É justamente o discernimento que nos faz humanos e, com base nele, relacionamo-nos. A ética surge daí, de um conjunto de princípios em que o indivíduo se baseia para decidir sobre sua própria conduta e, assim, bem conviver com seus pares. As leis, códigos e preceitos apenas mostram o caminho de uma ética comum adotada por um povo ou um determinado grupo de pessoas, não sendo, porém, imanentes à ética. Isto significa que é o indivíduo quem deve moldar sua ética para que possa pertencer a uma determinada coletividade. Como exemplo disso, pode-se citar, talvez, a ética dos criminosos nos presídios.

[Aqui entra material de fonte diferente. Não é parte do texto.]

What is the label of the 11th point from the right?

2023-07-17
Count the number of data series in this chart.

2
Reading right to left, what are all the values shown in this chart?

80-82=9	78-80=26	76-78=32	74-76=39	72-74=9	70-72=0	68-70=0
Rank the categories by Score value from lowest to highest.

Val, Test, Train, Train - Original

Portanto, parodiando um conhecido adágio — mas mudando a parte do corpo humano para não ser deselegante —, "ética é como cabeça, todo mundo tem uma". A dificuldade está em fazer convergir várias éticas para uma ética comum, visto que esse movimento só pode partir do indivíduo e de ninguém mais.

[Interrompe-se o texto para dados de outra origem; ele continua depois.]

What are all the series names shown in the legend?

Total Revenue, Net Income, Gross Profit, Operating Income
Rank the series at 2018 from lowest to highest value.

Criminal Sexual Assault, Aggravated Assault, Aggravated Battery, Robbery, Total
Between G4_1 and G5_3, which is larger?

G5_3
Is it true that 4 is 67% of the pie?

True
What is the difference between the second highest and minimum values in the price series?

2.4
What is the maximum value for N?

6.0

Ao contrário de uma "lei" física que impõe uma impossibilidade — como a de dois corpos não poderem coexistir no mesmo lugar do espaço —, as leis humanas servem apenas para "orientar" as pessoas na busca por sua própria ética, alinhando-a à ética vigente na sociedade. Segundo as leis brasileiras, por exemplo, o roubo é punido com alguns anos de cadeia, mas, a depender das condições, da interpretação do magistrado e até da ausência do ladrão, pode ser que nada aconteça. Somente o indivíduo possui o verdadeiro poder sobre suas próprias ações, o resto é contingência.

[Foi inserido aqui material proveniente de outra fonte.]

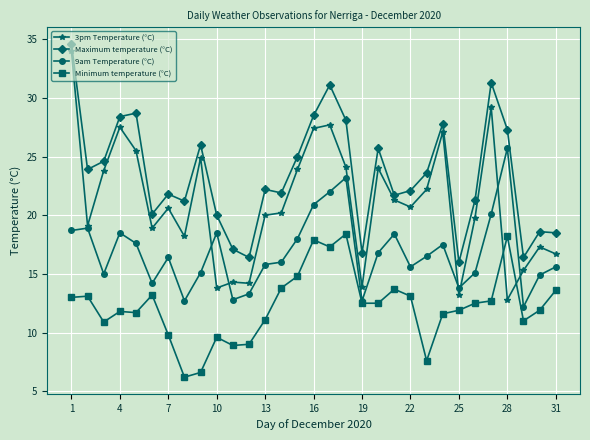

How many categories are shown in the chart?

31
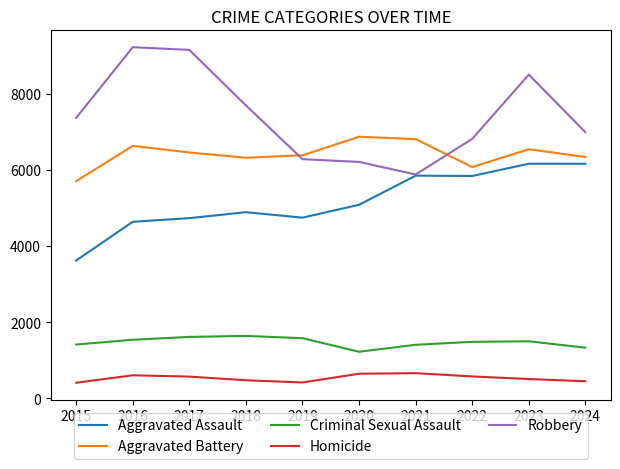

What is the lowest value of the Aggravated Battery series?

5702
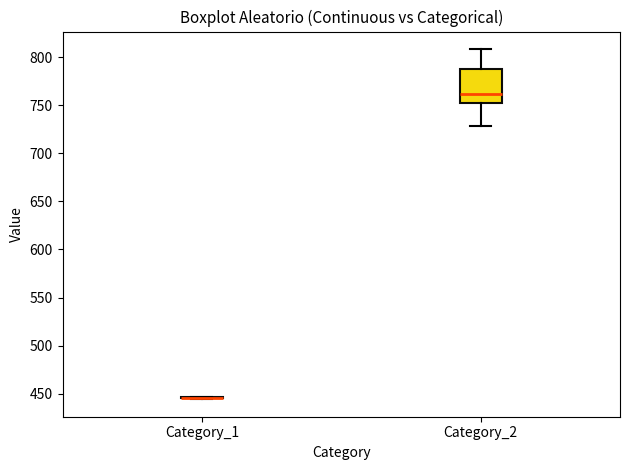

Reading left to right, transcribe this box plot: for each box, give where its median line is, the range the box spans, and where its two whiskers end, as read against the y-axis. The values are not printed on the chart, so give them approximately, as read against the axis.

Category_1: box collapsed to a line at 445, whiskers 445 to 445
Category_2: median 760, box 750 to 790, whiskers 730 to 810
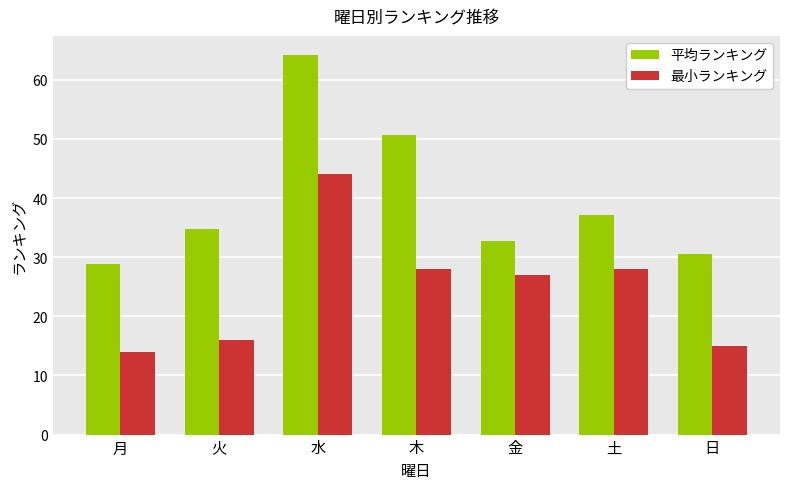

How many data points in 平均ランキング are above 34?

4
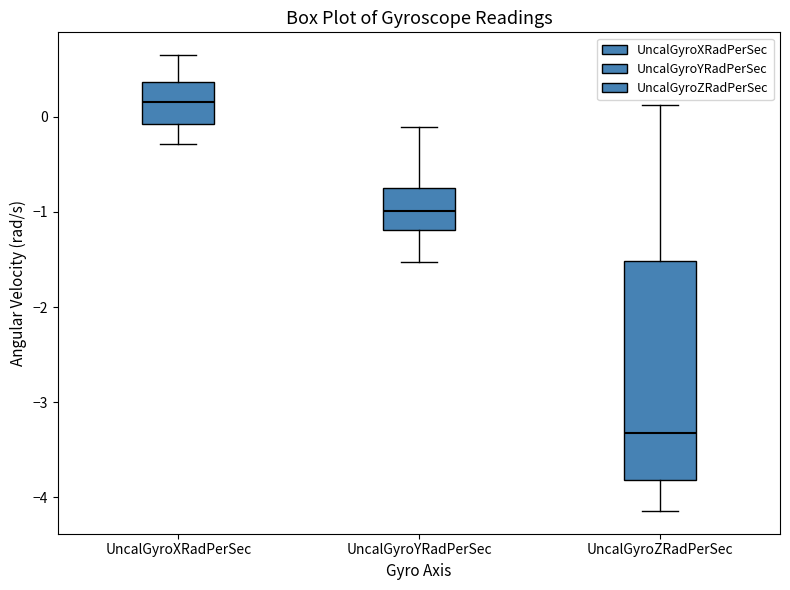

Reading left to right, transcribe this box plot: for each box, give where its median line is, the range the box spans, and where its two whiskers end, as read against the y-axis. The values are not printed on the chart, so give them approximately, as read against the axis.

UncalGyroXRadPerSec: median 0.2, box -0.1 to 0.4, whiskers -0.3 to 0.6
UncalGyroYRadPerSec: median -1.0, box -1.2 to -0.7, whiskers -1.5 to -0.1
UncalGyroZRadPerSec: median -3.3, box -3.8 to -1.5, whiskers -4.1 to 0.1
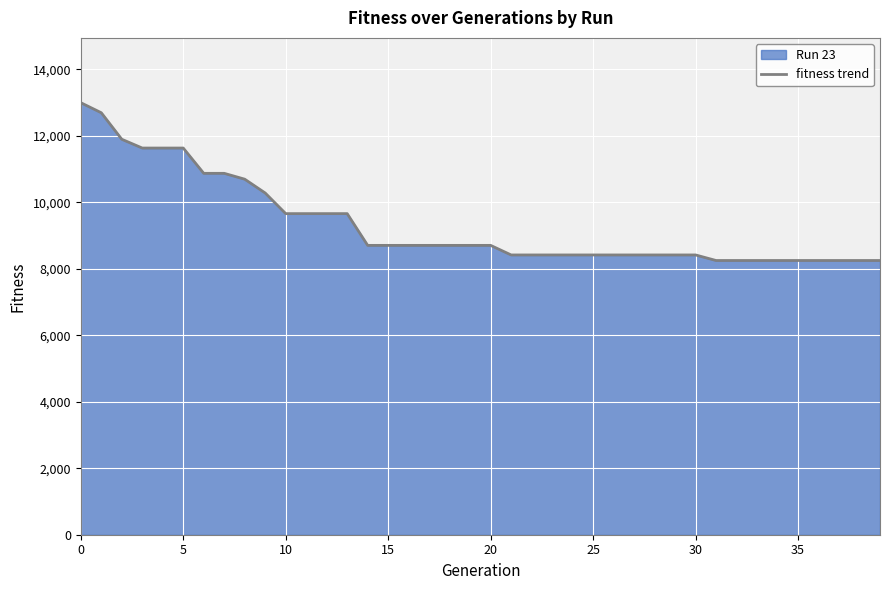

Where is the data nearest to the value 10622?

8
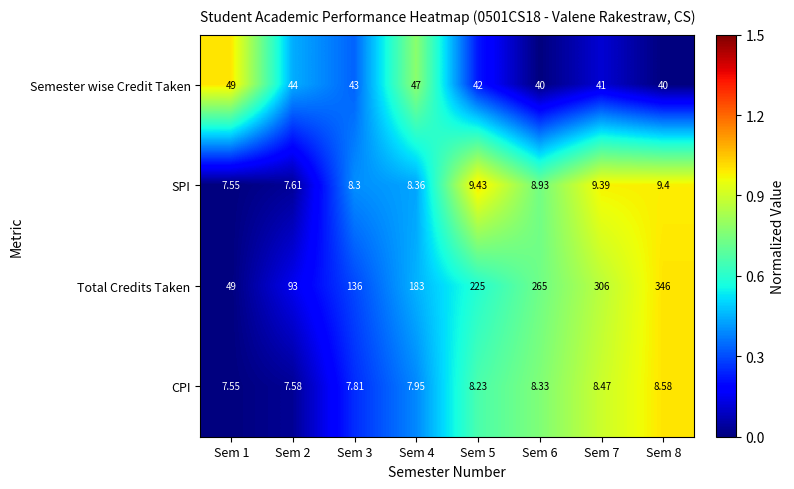

Between Sem 1 and Sem 2, which series saw the biggest shift?

Total Credits Taken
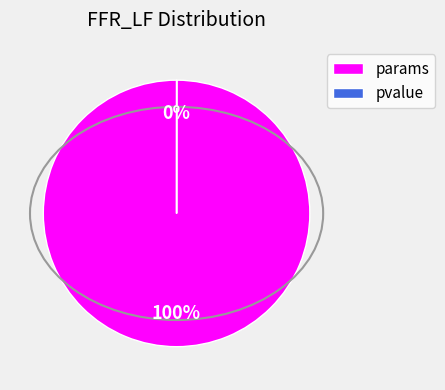

To the nearest percent, what is the average slice percentage?

50%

Sendo assim, talvez a conduta ética comum devesse ser incluída como disciplina obrigatória já na pré-escola, para que o indivíduo tivesse claro, o quanto antes, que, ao longo de toda sua vida, a privação de alguns desejos seus será necessária para o bem de si e de seus semelhantes. Kant já explicitava essa idéia quando escrevia que as pessoas deveriam sempre avaliar se uma dada ação poderia, ou não, ser convertida em universal, ou seja, se todos os outros também poderiam agir da mesma forma. A negativa ao questionamento era sinal de que a ação fugiria a uma ética comum aos seres humanos. Analogamente, Mário Sérgio Cortella, um filósofo brasileiro, sugere, também, perguntar-se, antes de agir, se quer, pode e deve, não levando a cabo a ação se qualquer das respostas for negativa. Além disso, alerta que não possuir dilemas éticos é um indício de que algo vai mal.
Depreende-se de tudo isso que é, principalmente, com respeito e os bons exemplos de cada um que a ética nacional deverá mudar, acabando com ladrões de prova, guardadores de dinheiro em roupas íntimas, fraudadores de imposto de renda e estacionários jovens das vagas para idosos. A solução reside no íntimo individual de cada cidadão, ou cidadã, e não nas leis, na indignação inerte ou no "apontar de dedos". Porque, adaptando o que diz Calligaris em seu texto na proposta de redação, indignar-se só com os outros e com o mundo, "serve apenas para 'confirmar' a 'integridade' de quem se indigna", mas não contribui com a ética de seu povo.